Every record below should be transcribed exactly. Omit the images.

[Opening Data shown section]

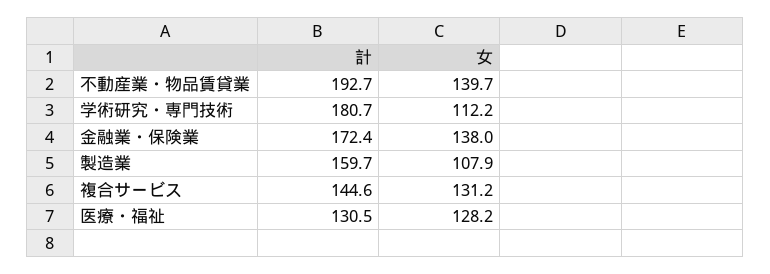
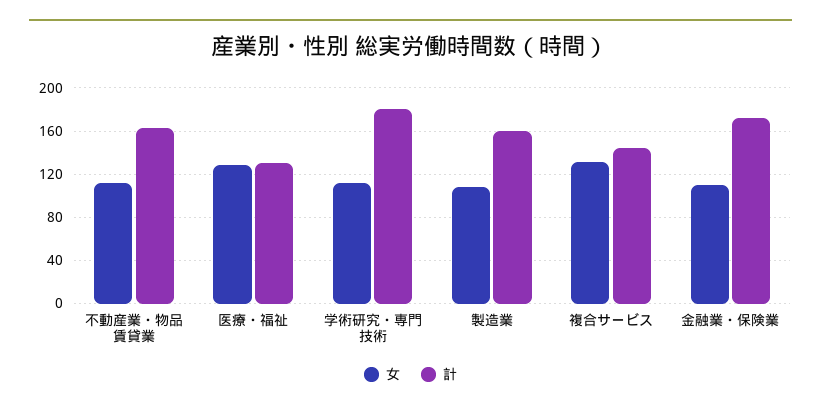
計, 不動産業・物品賃貸業: 192.7 -> 160
女, 不動産業・物品賃貸業: 139.7 -> 110
女, 金融業・保険業: 138 -> 110

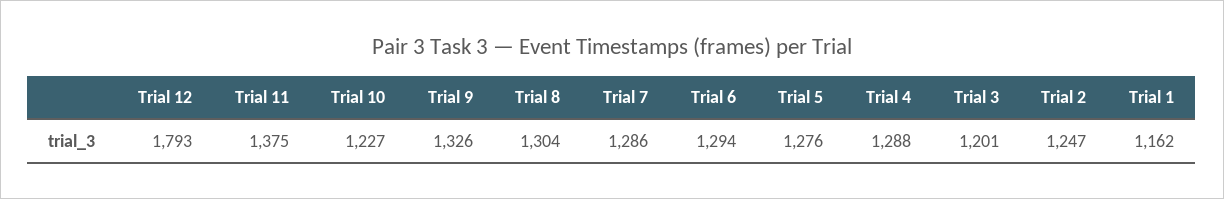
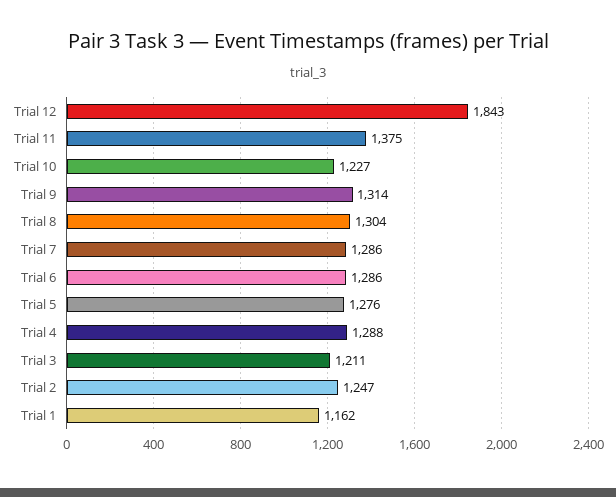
Trial 12: 1793 -> 1843
Trial 9: 1326 -> 1314
Trial 6: 1294 -> 1286
Trial 3: 1201 -> 1211

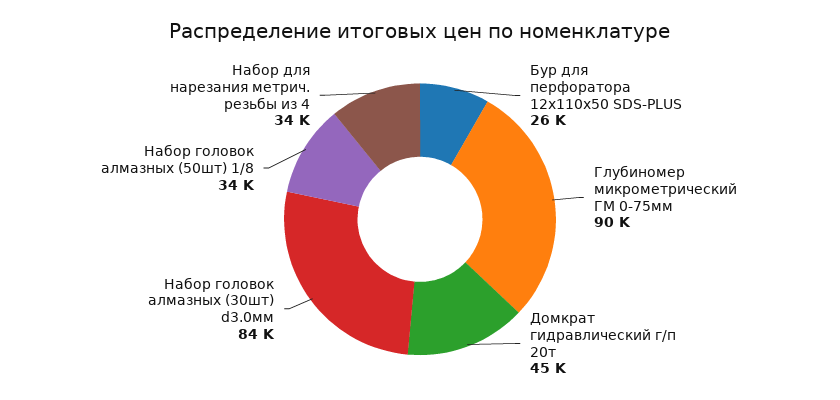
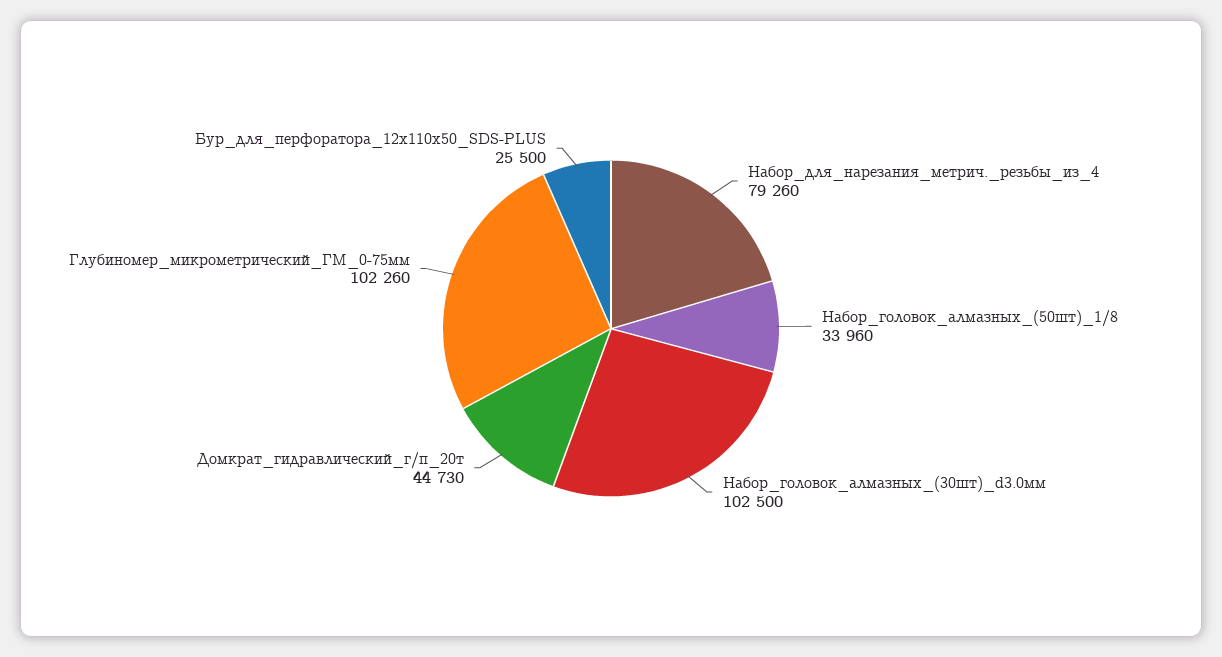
Глубиномер микрометрический ГМ 0-75мм: 90000 -> 102260
Набор головок алмазных (30шт) d3.0мм: 84000 -> 102500
Набор для нарезания метрич. резьбы из 4: 34000 -> 79260

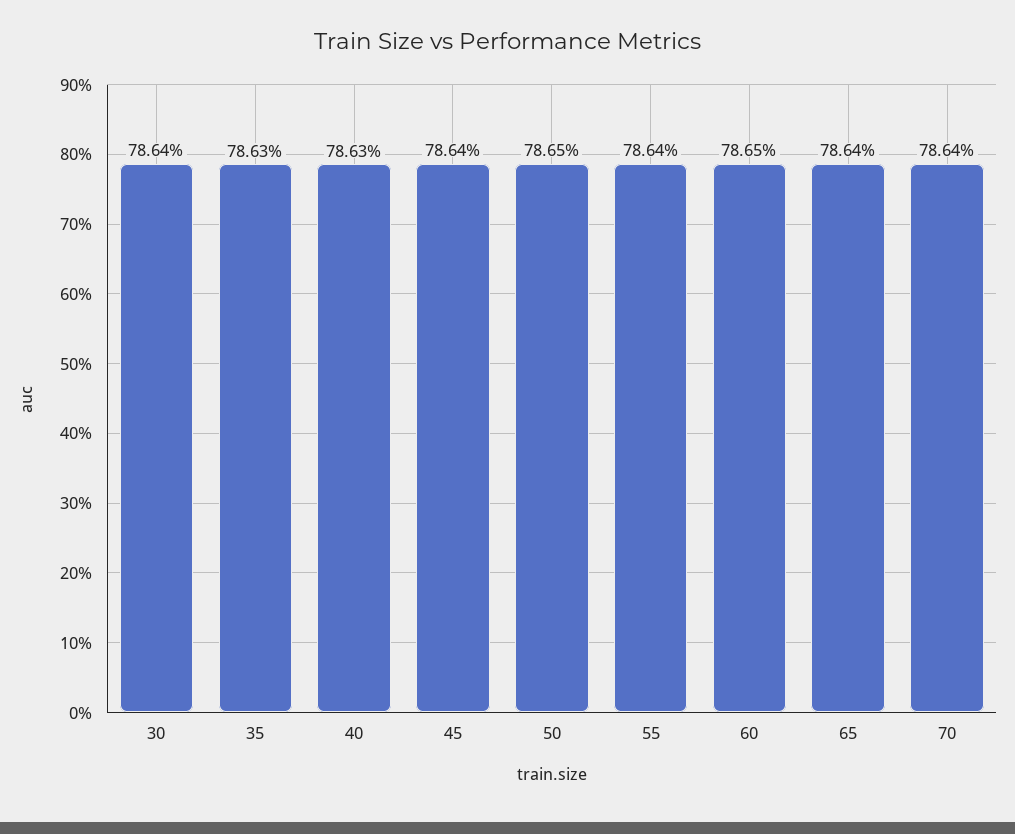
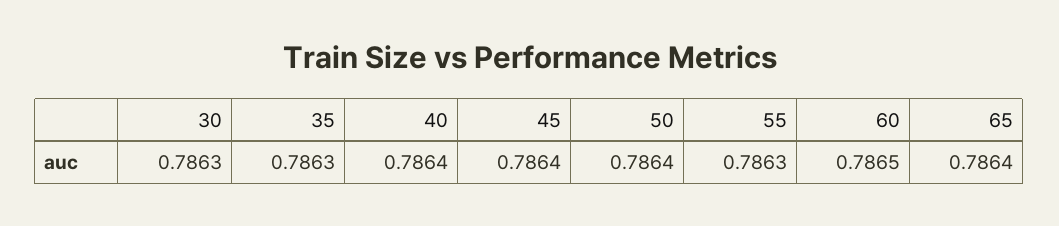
30: 0.7864 -> 0.7863
40: 0.7863 -> 0.7864
50: 0.7865 -> 0.7864
55: 0.7864 -> 0.7863
70: 0.7864 -> none

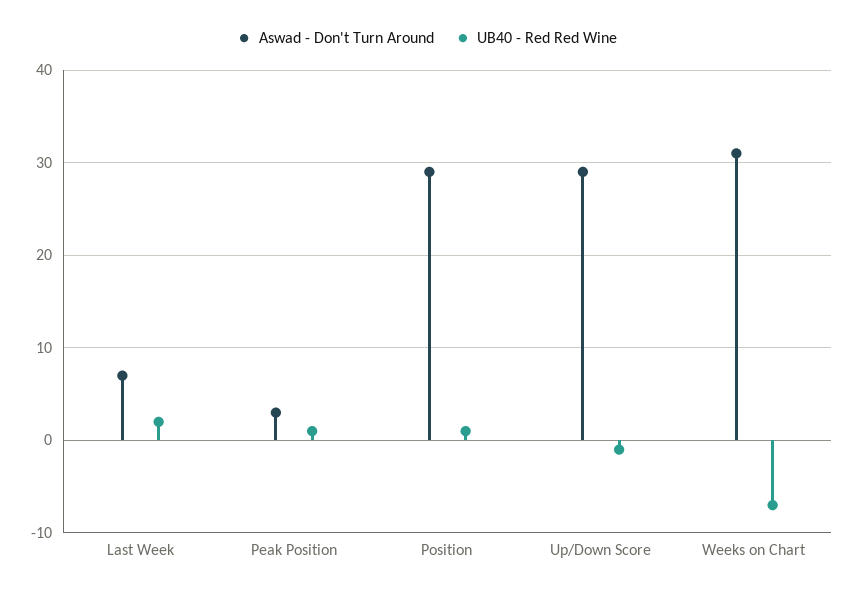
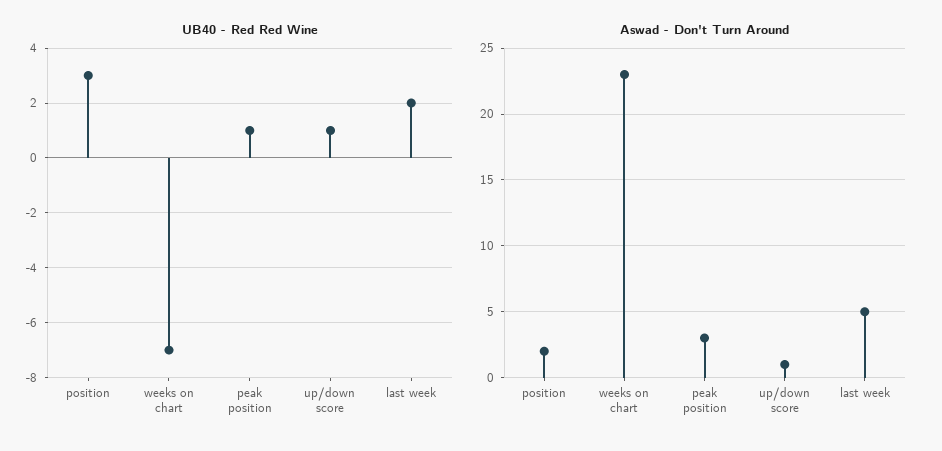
Aswad - Don't Turn Around, Last Week: 7 -> 5
Aswad - Don't Turn Around, Position: 29 -> 2
UB40 - Red Red Wine, Position: 1 -> 3
Aswad - Don't Turn Around, Up/Down Score: 29 -> 1
UB40 - Red Red Wine, Up/Down Score: -1 -> 1
Aswad - Don't Turn Around, Weeks on Chart: 31 -> 23

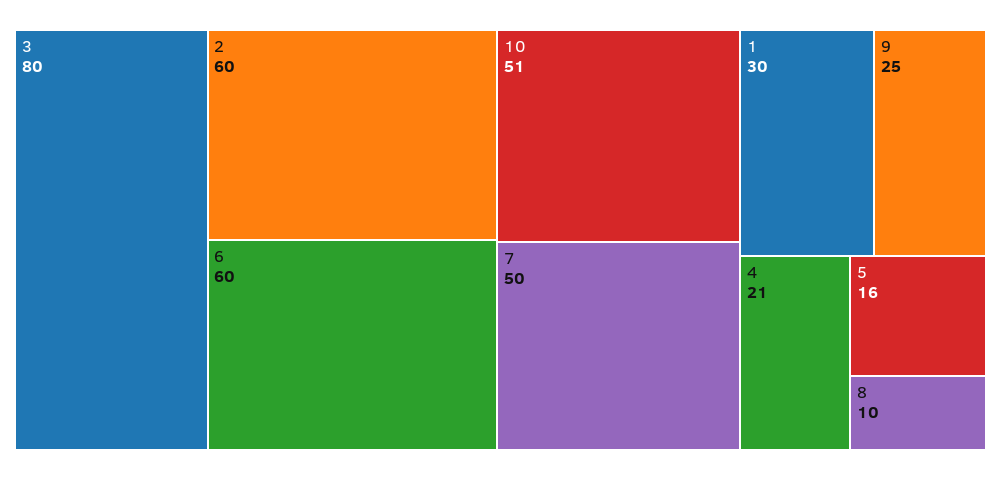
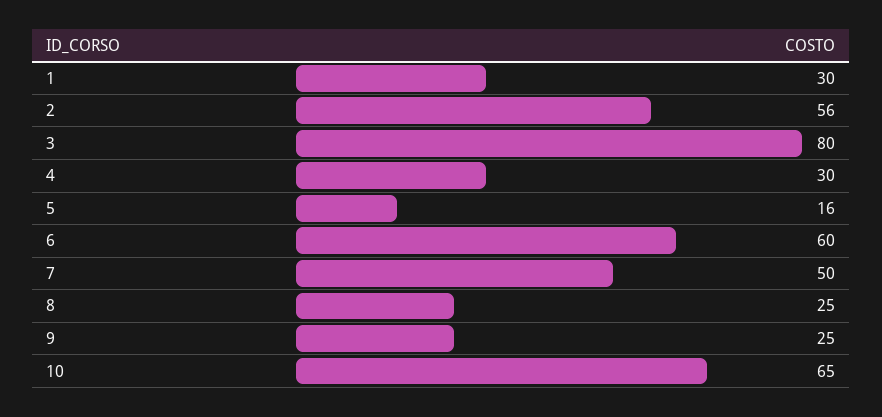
2: 60 -> 56
10: 51 -> 65
4: 21 -> 30
8: 10 -> 25

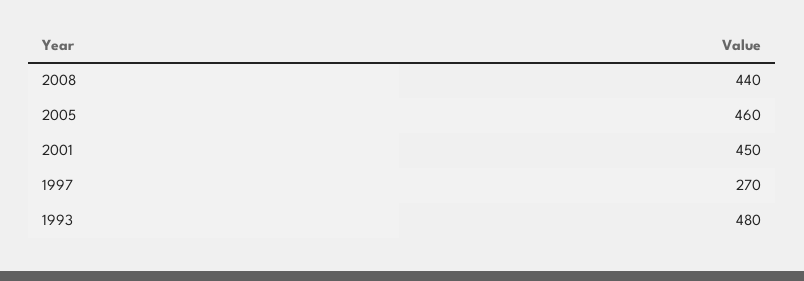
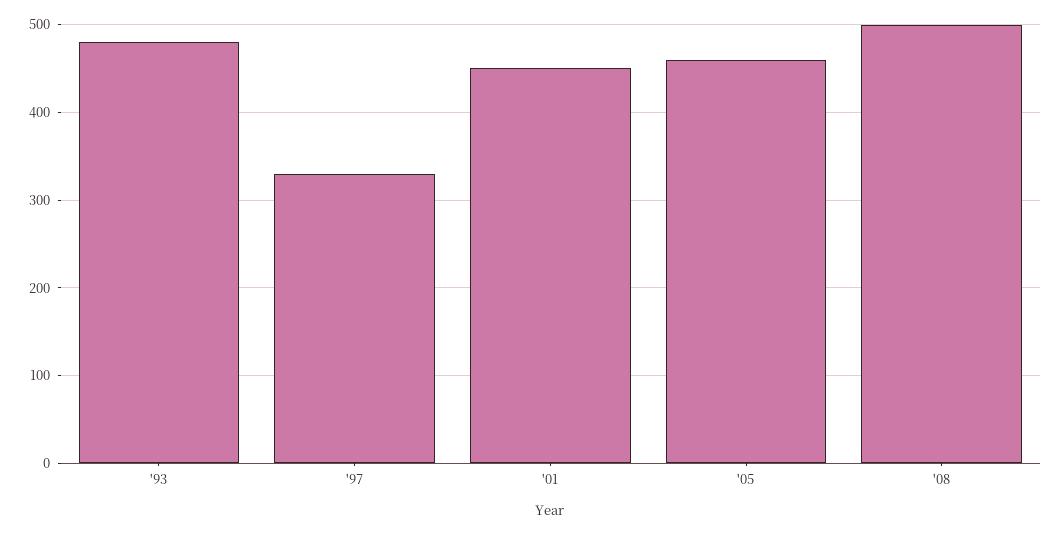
2008: 440 -> 500
1997: 270 -> 330

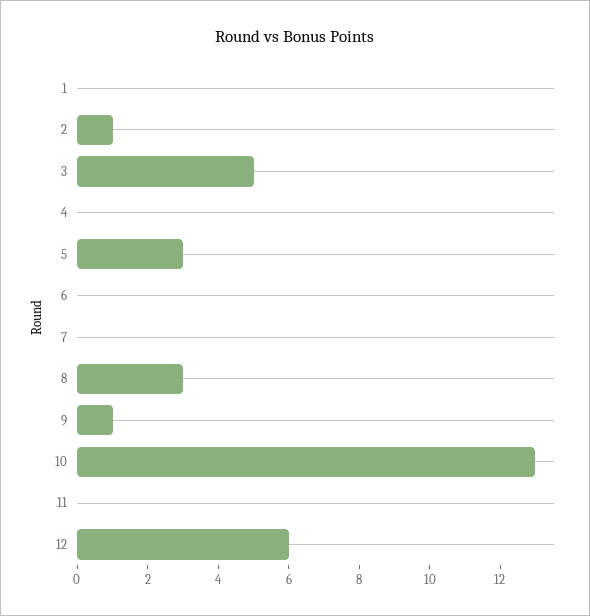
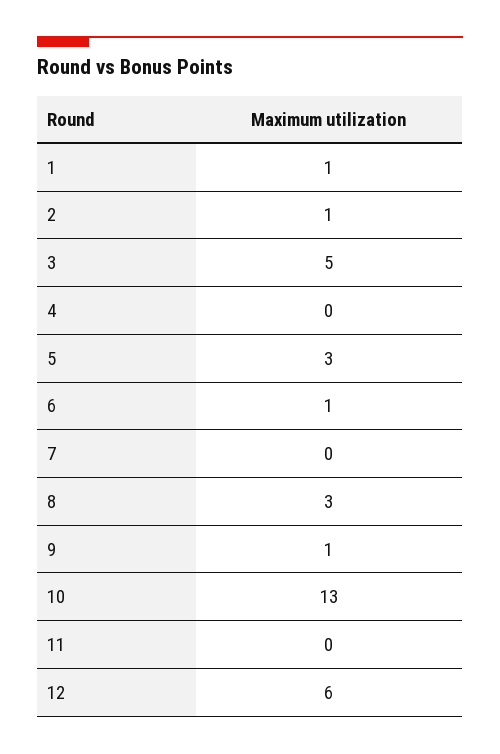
1: 0 -> 1
6: 0 -> 1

[Closing Data shown section]

[Solution for this problem]:
計, 不動産業・物品賃貸業: 192.7 -> 160
女, 不動産業・物品賃貸業: 139.7 -> 110
女, 金融業・保険業: 138 -> 110

Trial 12: 1793 -> 1843
Trial 9: 1326 -> 1314
Trial 6: 1294 -> 1286
Trial 3: 1201 -> 1211

Глубиномер микрометрический ГМ 0-75мм: 90000 -> 102260
Набор головок алмазных (30шт) d3.0мм: 84000 -> 102500
Набор для нарезания метрич. резьбы из 4: 34000 -> 79260

30: 0.7864 -> 0.7863
40: 0.7863 -> 0.7864
50: 0.7865 -> 0.7864
55: 0.7864 -> 0.7863
70: 0.7864 -> none

Aswad - Don't Turn Around, Last Week: 7 -> 5
Aswad - Don't Turn Around, Position: 29 -> 2
UB40 - Red Red Wine, Position: 1 -> 3
Aswad - Don't Turn Around, Up/Down Score: 29 -> 1
UB40 - Red Red Wine, Up/Down Score: -1 -> 1
Aswad - Don't Turn Around, Weeks on Chart: 31 -> 23

2: 60 -> 56
10: 51 -> 65
4: 21 -> 30
8: 10 -> 25

2008: 440 -> 500
1997: 270 -> 330

1: 0 -> 1
6: 0 -> 1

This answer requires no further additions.